Lessons from immunotherapy show the importance of lifestyle factors in fighting cancer from the inside out.
Twice, Jim Mann survived aggressive melanoma, which quickly kills most people.
Surgery in 2016 to remove a large spot on his head—along with lymph nodes, some under his skull—was sufficient to put Mann into remission, surprising doctors who expected to find the cancer had spread throughout his body.
Eighteen months later, follow-up testing on a mass he found revealed eight tumors throughout his body.
However, two months into his two-year immunotherapy treatment protocol, the tumors disappeared. His immune system, which he described as good before his diagnosis, responded robustly to treatment. By then, he had also quit eating sugar, minimized stress, and joined a support group.
“I shouldn’t have lived more than a month or two, based on how big the melanoma was, but I’m glad they didn’t tell me that at the beginning,” Mann told The Epoch Times. “The fact that they were shocked every time they saw me was unnerving, but great at the same time.”
Under ideal conditions, the immune system is a cancer-fighting machine.

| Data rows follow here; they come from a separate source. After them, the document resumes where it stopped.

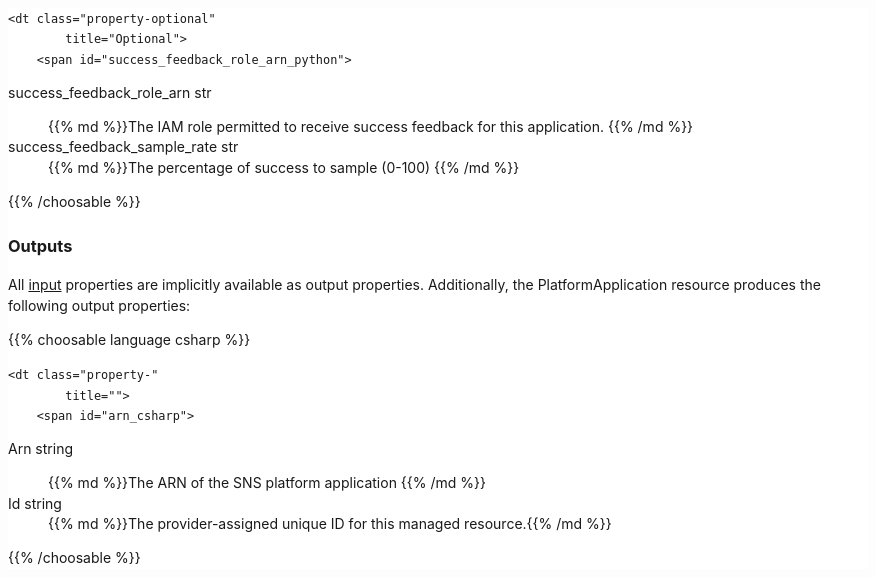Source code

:    <dt class="property-optional"
            title="Optional">
        <span id="success_feedback_role_arn_python">
<a href="#success_feedback_role_arn_python" style="color: inherit; text-decoration: inherit;">success_<wbr>feedback_<wbr>role_<wbr>arn</a>
</span>
        <span class="property-indicator"></span>
        <span class="property-type">str</span>
    </dt>
    <dd>{{% md %}}The IAM role permitted to receive success feedback for this application.
{{% /md %}}</dd>
    <dt class="property-optional"
            title="Optional">
        <span id="success_feedback_sample_rate_python">
<a href="#success_feedback_sample_rate_python" style="color: inherit; text-decoration: inherit;">success_<wbr>feedback_<wbr>sample_<wbr>rate</a>
</span>
        <span class="property-indicator"></span>
        <span class="property-type">str</span>
    </dt>
    <dd>{{% md %}}The percentage of success to sample (0-100)
{{% /md %}}</dd>
</dl>
{{% /choosable %}}


### Outputs

All [input](#inputs) properties are implicitly available as output properties. Additionally, the PlatformApplication resource produces the following output properties:



{{% choosable language csharp %}}
<dl class="resources-properties">

    <dt class="property-"
            title="">
        <span id="arn_csharp">
<a href="#arn_csharp" style="color: inherit; text-decoration: inherit;">Arn</a>
</span>
        <span class="property-indicator"></span>
        <span class="property-type">string</span>
    </dt>
    <dd>{{% md %}}The ARN of the SNS platform application
{{% /md %}}</dd>
    <dt class="property-"
            title="">
        <span id="id_csharp">
<a href="#id_csharp" style="color: inherit; text-decoration: inherit;">Id</a>
</span>
        <span class="property-indicator"></span>
        <span class="property-type">string</span>
    </dt>
    <dd>{{% md %}}The provider-assigned unique ID for this managed resource.{{% /md %}}</dd>
</dl>
{{% /choosable %}}
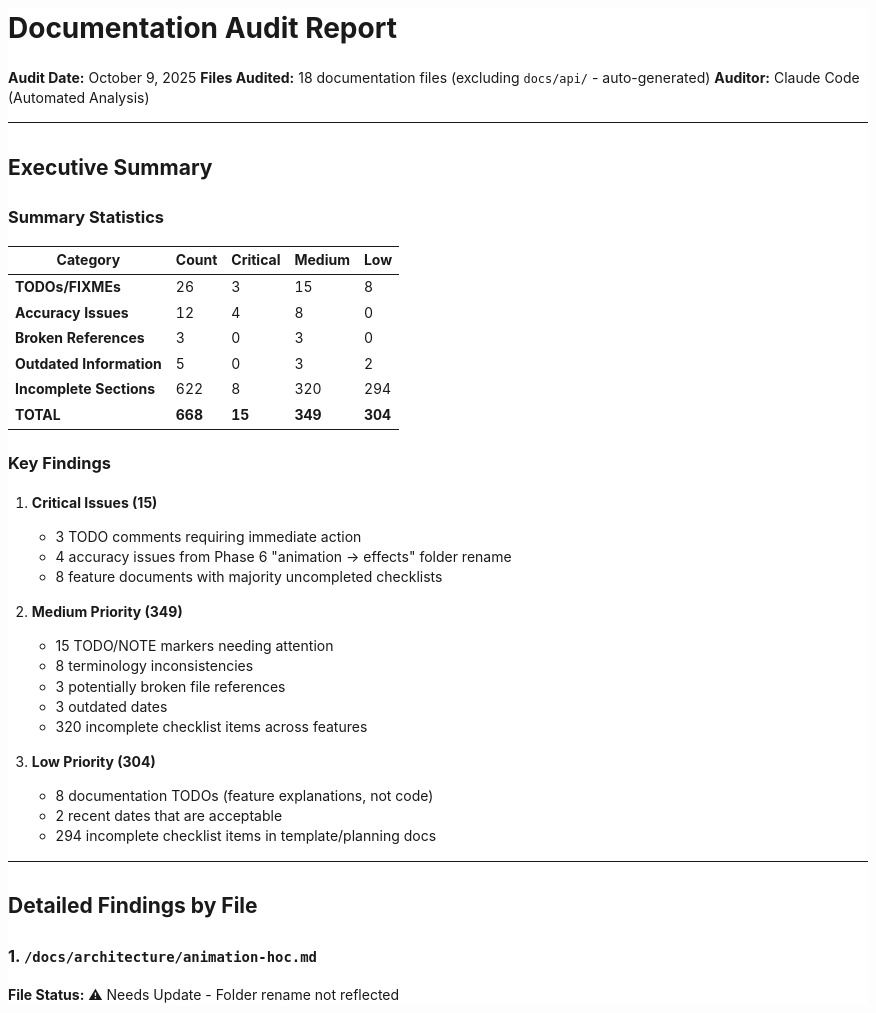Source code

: # Documentation Audit Report

**Audit Date:** October 9, 2025
**Files Audited:** 18 documentation files (excluding `docs/api/` - auto-generated)
**Auditor:** Claude Code (Automated Analysis)

---

## Executive Summary

### Summary Statistics

| Category                 | Count   | Critical | Medium  | Low     |
| ------------------------ | ------- | -------- | ------- | ------- |
| **TODOs/FIXMEs**         | 26      | 3        | 15      | 8       |
| **Accuracy Issues**      | 12      | 4        | 8       | 0       |
| **Broken References**    | 3       | 0        | 3       | 0       |
| **Outdated Information** | 5       | 0        | 3       | 2       |
| **Incomplete Sections**  | 622     | 8        | 320     | 294     |
| **TOTAL**                | **668** | **15**   | **349** | **304** |

### Key Findings

1. **Critical Issues (15)**
   - 3 TODO comments requiring immediate action
   - 4 accuracy issues from Phase 6 "animation → effects" folder rename
   - 8 feature documents with majority uncompleted checklists

2. **Medium Priority (349)**
   - 15 TODO/NOTE markers needing attention
   - 8 terminology inconsistencies
   - 3 potentially broken file references
   - 3 outdated dates
   - 320 incomplete checklist items across features

3. **Low Priority (304)**
   - 8 documentation TODOs (feature explanations, not code)
   - 2 recent dates that are acceptable
   - 294 incomplete checklist items in template/planning docs

---

## Detailed Findings by File

### 1. `/docs/architecture/animation-hoc.md`

**File Status:** ⚠️ Needs Update - Folder rename not reflected
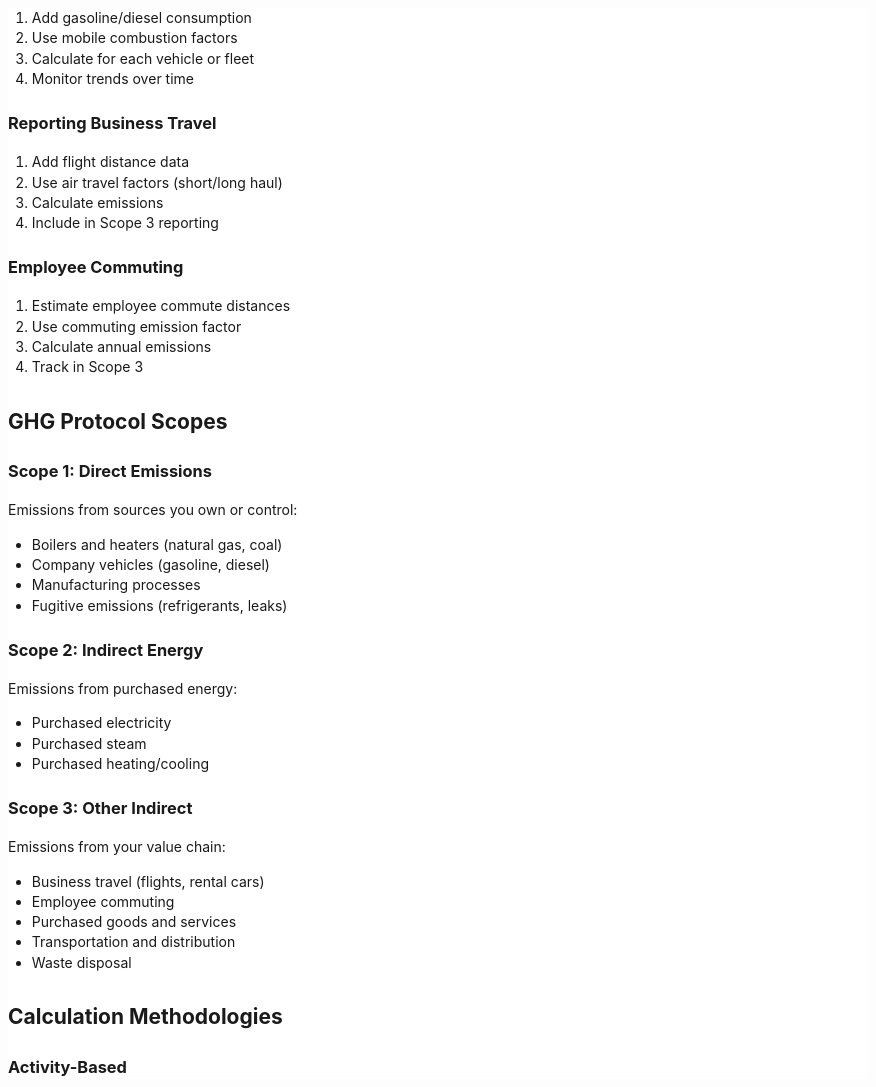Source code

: 1. Add gasoline/diesel consumption
2. Use mobile combustion factors
3. Calculate for each vehicle or fleet
4. Monitor trends over time

### Reporting Business Travel

1. Add flight distance data
2. Use air travel factors (short/long haul)
3. Calculate emissions
4. Include in Scope 3 reporting

### Employee Commuting

1. Estimate employee commute distances
2. Use commuting emission factor
3. Calculate annual emissions
4. Track in Scope 3

## GHG Protocol Scopes

### Scope 1: Direct Emissions

Emissions from sources you own or control:

- Boilers and heaters (natural gas, coal)
- Company vehicles (gasoline, diesel)
- Manufacturing processes
- Fugitive emissions (refrigerants, leaks)

### Scope 2: Indirect Energy

Emissions from purchased energy:

- Purchased electricity
- Purchased steam
- Purchased heating/cooling

### Scope 3: Other Indirect

Emissions from your value chain:

- Business travel (flights, rental cars)
- Employee commuting
- Purchased goods and services
- Transportation and distribution
- Waste disposal

## Calculation Methodologies

### Activity-Based

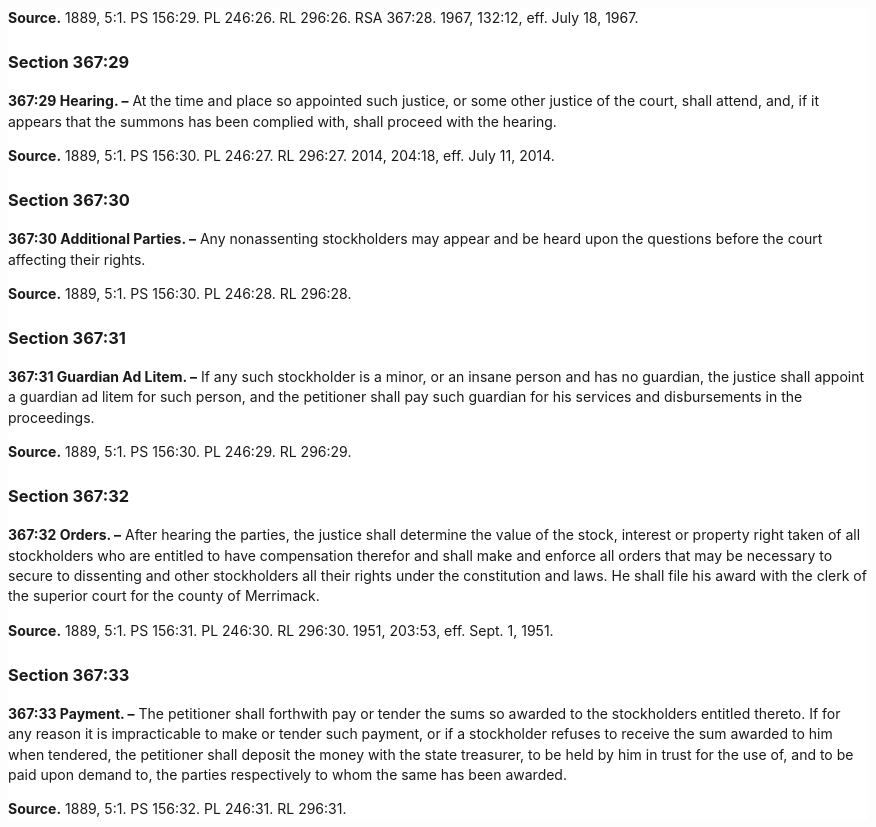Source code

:**Source.** 1889, 5:1. PS 156:29. PL 246:26. RL 296:26. RSA 367:28.
1967, 132:12, eff. July 18, 1967.

### Section 367:29

 **367:29 Hearing. –** At the time and place so appointed such
justice, or some other justice of the court, shall attend, and, if it
appears that the summons has been complied with, shall proceed with the
hearing.

**Source.** 1889, 5:1. PS 156:30. PL 246:27. RL 296:27. 2014, 204:18,
eff. July 11, 2014.

### Section 367:30

 **367:30 Additional Parties. –** Any nonassenting stockholders may
appear and be heard upon the questions before the court affecting their
rights.

**Source.** 1889, 5:1. PS 156:30. PL 246:28. RL 296:28.

### Section 367:31

 **367:31 Guardian Ad Litem. –** If any such stockholder is a minor,
or an insane person and has no guardian, the justice shall appoint a
guardian ad litem for such person, and the petitioner shall pay such
guardian for his services and disbursements in the proceedings.

**Source.** 1889, 5:1. PS 156:30. PL 246:29. RL 296:29.

### Section 367:32

 **367:32 Orders. –** After hearing the parties, the justice shall
determine the value of the stock, interest or property right taken of
all stockholders who are entitled to have compensation therefor and
shall make and enforce all orders that may be necessary to secure to
dissenting and other stockholders all their rights under the
constitution and laws. He shall file his award with the clerk of the
superior court for the county of Merrimack.

**Source.** 1889, 5:1. PS 156:31. PL 246:30. RL 296:30. 1951, 203:53,
eff. Sept. 1, 1951.

### Section 367:33

 **367:33 Payment. –** The petitioner shall forthwith pay or tender
the sums so awarded to the stockholders entitled thereto. If for any
reason it is impracticable to make or tender such payment, or if a
stockholder refuses to receive the sum awarded to him when tendered, the
petitioner shall deposit the money with the state treasurer, to be held
by him in trust for the use of, and to be paid upon demand to, the
parties respectively to whom the same has been awarded.

**Source.** 1889, 5:1. PS 156:32. PL 246:31. RL 296:31.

Immunotherapy—and its success on previously hopeless advanced cancer patients like Mann—elucidates how tweaking immune system mechanisms can get results that defy previous survival odds in some cancers. It’s a significant step forward in cancer treatment, and also illustrates that supporting the immune system during treatment appears to increase success—an initiative some patients embrace with lifestyle changes.
Immunotherapy requires a strong, well-functioning immune system, Dr. William Li, physician, scientist, and bestselling author of “Eat to Beat Disease: The New Science of How Your Body Can Heal Itself,” told The Epoch Times in an email interview.
“This is connected to a healthy diet, because your gut microbiome—the healthy bacteria that live in your gut—helps to nurture your immune system so it can effectively fight invaders like cancer cells. What we eat feeds our gut bacteria, which in turn, influences the ability of the immune system to respond properly to immunotherapy.”